This funny guy has to get serious about education, future
SEAN G. DONOVAN
sdonova3@mscd.edu
I am sad to report this will be my last column for The Metropolitan. Please, stop crying.
However, I am not leaving you so I can go drinking or carousing with loose women (I think my girlfriend would kill me for the latter). I am leaving to pursue my student teaching in the spring. I will miss spending my Thursday afternoon writing these gems for you, the reading community, and I hope I was able to give you something in return.
Since I began this column in August, I have had a lot of people read and comment to me about the tone of these pieces. "They're very upbeat and happy," one woman told me during a break in one of my classes. I have been told in several other ways that my columns give a stark contrast to the very serious tones of my colleagues' pieces in the Insight section. There is a reason for this: comic relief.
For those of you not familiar with this literary term, the comic relief is a character whose sole purpose is to give a bit of levity to an otherwise serious situation or plot theme. Nathan Lane or Jason Lee usually play this person in any movie. However, the comic relief is not there for simple levity; it gives people a chance to catch their breath and maybe look at the world through the eyes of someone who is removed or simply optimistic.
This world does hold a lot of horrors, we all know that. My colleagues at this paper have given you, the dutiful reader, a lot to think about. They have taken you to the depths of human depravity and uplifted you with touching stories of the perseverance of the human spirit. My job was to come in and make you laugh or simply smile. Sure, my pieces can be called fluff, but sometimes that is what we all need. If this weren't true, Dave Barry would have spent his life working at a Dairy Queen instead of writing about boogers and bowel movements. He makes us smile. I hope I have made you smile, too.
I should also mention this wasn't my first job as a columnist. I went to the University of Northern Colorado in Greeley for four years and one of them I was a columnist at The Mirror, UNC's student newspaper. My columns tended to be on the more serious side with an obnoxious one now and then.
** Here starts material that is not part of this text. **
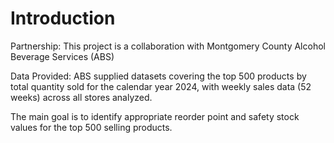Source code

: # Introduction
Partnership: This project is a collaboration with Montgomery County Alcohol Beverage Services (ABS)

Data Provided: ABS supplied datasets covering the top 500 products by total quantity sold for the calendar year 2024, with weekly sales data (52 weeks) across all stores analyzed.

The main goal is to identify appropriate reorder point and safety stock values for the top 500 selling products.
I used my columns more for post-adolescent venting than anything. I got a rise out of some people and others simply didn't care. I look back on those days and wonder why.
The time I have spent at The Metropolitan has given me pause on this thought, even though I am not going to become a journalist in the future, I thought this job could be something I could do to help my friends at The Met' and have a good time as well. I have had a good time this semester and I hope you did as well. I wish everyone who reads this the best of luck and the fullness of hope.